It is believed that Rabi'a was the fourth daughter of her parents, as Rabi'a means fourth. Her family was quite poor, but free. They lived in Basra, which at the time was an important religious, military and commercial seaport. After her parents died, when Rabi'a was still a young woman, she was captured and sold to a rich merchant to be his slave. During the day she would do the merchant's housework. At night she prayed. One night when her master observed her in prayer, he reported seeing a light not only surrounding Rabi'a, but filling his entire house. He was so awe-struck that when morning came, he gave Rabi'a her freedom.
Rabi'a went to the desert outside of Basra. There she focused on her relationship with God and strived to do his will. Rabi'a concentrated on God's love, believing and teaching that love alone is the path to God. Rabi'a's approach to communing with God placed no value in the use of reason or logic. She preferred to use the "eye" of the heart to apprehend God and his mysteries. This can be seen in a frequent prayer of hers: "O my Joy and my Desire, my Life and my Friend. If you are satisfied with me, then, O Desire of my heart, my happiness is attained." In reply to a question regarding whether or not she hated Satan, Rabi'a said, "My love for God so possesses me that no place remains to hate the devil."
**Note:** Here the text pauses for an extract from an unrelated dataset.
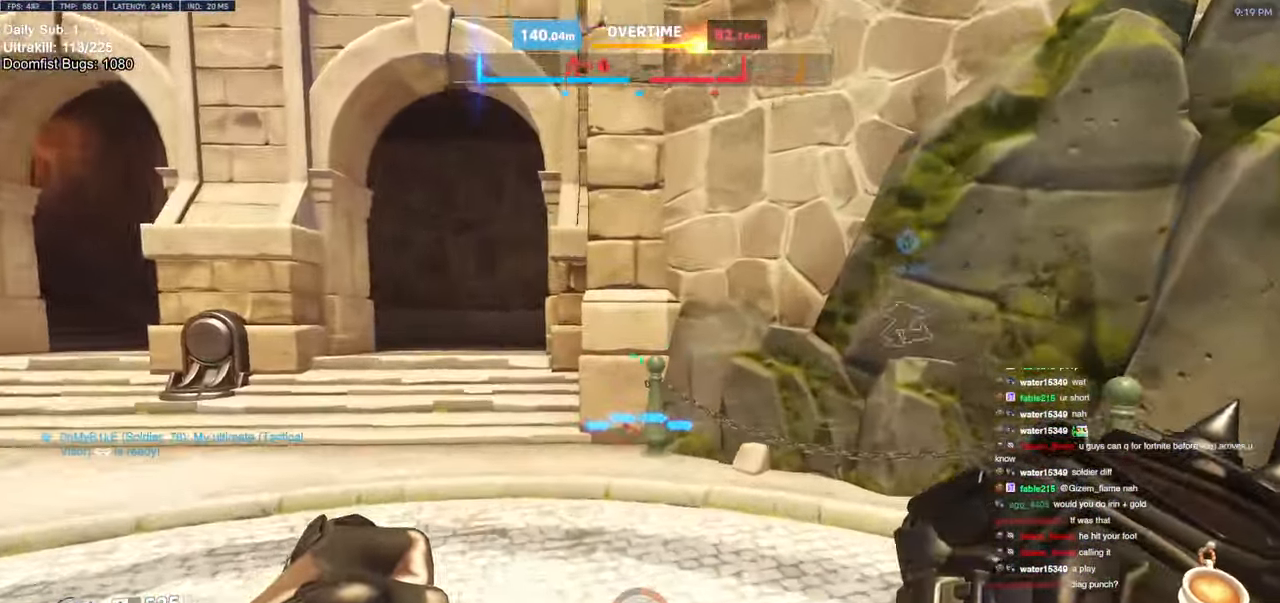
{"keys": [], "mouse": ["right"], "events": [[284, "w", "up"]]}
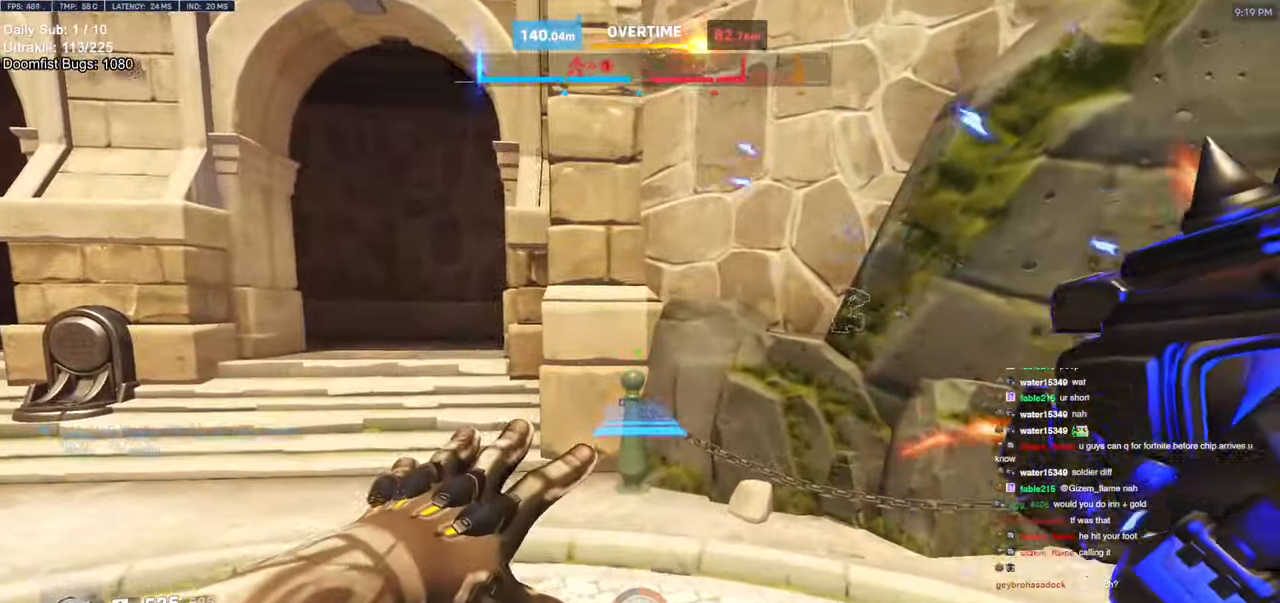
{"keys": [], "mouse": [], "events": [[67, "mouse_right", "up"], [67, "space", "down"], [350, "space", "up"]]}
Her extended hours of prayer were not devoted to asking things of God, but in talking with him. Often Rabi'a prayed: "I have made you the Companion of my heart, but my body is available for those who seek its company, and my body is friendly towards its guests, but the Beloved of my heart is the Guest of my soul." It is reported that when the Amir of Basra proposed marriage to her, she responded: "I am not interested, really, in possessing all you own, nor in making you my slave, nor in having my attention distracted from God for even a split second."
Rabi’a was a respected teacher. Her authority was unquestioned. Among her teachings was the belief that fear and hope work like veils that get in the way of seeing God clearly. Removing these veils enables seekers to see God in all his beauty. Rabi’a was asked one day why she was carrying a burning torch and a bucket of water. She explained: “I am going to light a fire in Paradise and pour water on to Hell, so that both veils may vanish altogether from before the pilgrims and their purpose may be sure.” Another prayer ascribed to her is: “O my Lord, if I worship you from fear of Hell, burn me in Hell. If I worship you in hope of Paradise, exclude me from it. But if I worship you for your own sake, then withhold not from me your Eternal Beauty.”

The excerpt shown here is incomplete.